Previous work by Morris J. Brown and colleagues at the University of Cambridge, United Kingdom, had tested a vaccine against angiotensin I and shown some reduction of aldosterone, but no blood pressure–lowering effect.

The current study explored the safety and tolerability of CYT006-AngQb, a viruslike particle-based conjugate vaccine that targets angiotensin II in a placebo-controlled phase 2a sequential 2-dose comparison trial. In the study, 72 patients with mild to moderate hypertension, defined as a systolic pressure of 140 to 179 mm Hg and a diastolic pressure of 90 to 109 mm Hg, were enrolled; 5 patients dropped out for reasons unrelated to the study, he noted.

The study was done over 4 months; patients were given 100 µg or 300 µg of the antigen or placebo at time zero, then at 1 month and 3 months, after which they were followed for 8 months for safety. End points were safety and tolerability, with an "exploratory" look at efficacy with ambulatory blood pressure measurements and plasma renin concentrations.

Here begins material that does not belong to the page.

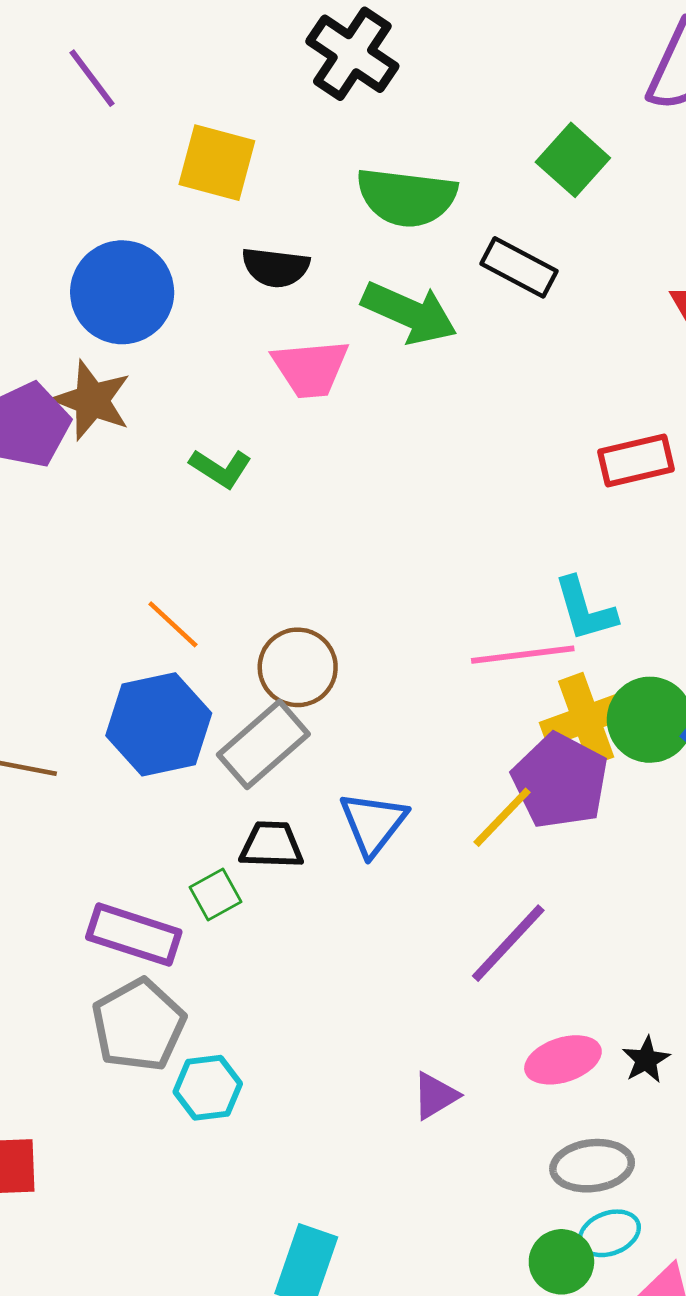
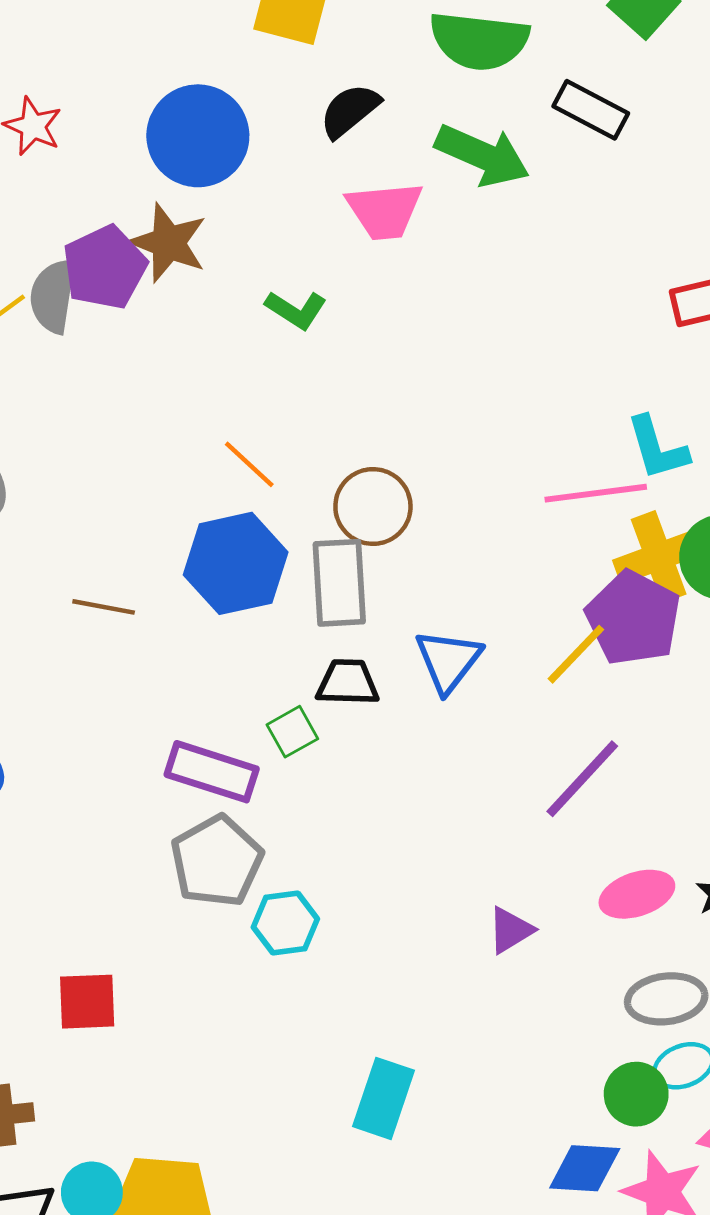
black semicircle: (276, 267) -> (350, 111), turned 134
gray rectangle: (263, 744) -> (339, 583), turned -52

Adverse events occurred in all patients in both groups, a finding that was not unexpected, since even placebo patients received an injection of aluminum hydroxide emulsion and so reported pain, erythema, or edema at the injection site. Headache was also more frequent in the vaccination group, but all of these effects occurred over the first 1 or 2 days and were reversible.

Adverse Events (AE) With CYT006-AngQb vs Placebo

End point
Placebo
100 µg
300 µg
Incidence of any AE (%)
100
100
100
Severity of AEs (% of events)

Mild
91
94
90
Moderate
8
5
8
Severe
1
1
2
Relationship to treatment (%)
70
83
86
Severe AEs related to treatment
0
0
0

 

Antibody titers showed a strong response against angiotensin II in all patients, evident after the first injection. At 1 month, the second injection showed a strong peak in titers, followed by a decrease to 3 months, when the third injection was given. The antibody response was significantly higher with the 300-µg dose, with a terminal half-life of 123 days, or about 4 months.

Ambulatory BP measurements at week 14 showed a significant reduction in daytime blood pressure with the 300-µg dose vs placebo; systolic BP was reduced by 5.6 mm Hg and the diastolic pressure by 2.8 mm Hg compared with baseline measures. The low dose showed some trend toward a reduction in BP but did not reach significance. "So the high dose, 300 µg, worked," Dr. Nussberger said.

Particularly, there appeared to be strong efficacy during the early-morning pressor surge. When measures were averaged for each hour of 5 AM to 8 AM, there was a differential between placebo and the 300-µg group of 25/13 mm Hg at week 14.

Several studies to investigate further the safety and efficacy of the vaccine are now being planned, Dr. Nussberger said.

Potential Benefit of Good BP Control

Asked for comment on this work by Medscape Neurology & Neurosurgery, session moderator John M. Flack, MD, from Wayne State University, in Detroit, Michigan, said he thinks there is significant potential for this kind of approach to treating hypertension.

"There are potential safety issues — for example, in pregnant women, where angiotensin II is needed for the development of the fetus," Dr. Flack said. "On the other hand, in appropriately selected populations, this really overcomes 1 significant barrier, and that is the daily compliance required to receive the full effect of antihypertensive treatment.

"I think that once the right doses are found and the immune response and its link to blood pressure is better understood, that this is a very promising branch point in our ability to treat hypertension, a chronic condition, over the long term," he said.

The study was funded by Cytos Biotechnology AG, Schlieren, Switzerland, developer of this vaccine. Dr. Nussberger reports he received funding from Cytos for performing biochemical analyses for this study.

American Heart Association Scientific Sessions 2007: Abstract 2519. Presented November 6, 2007.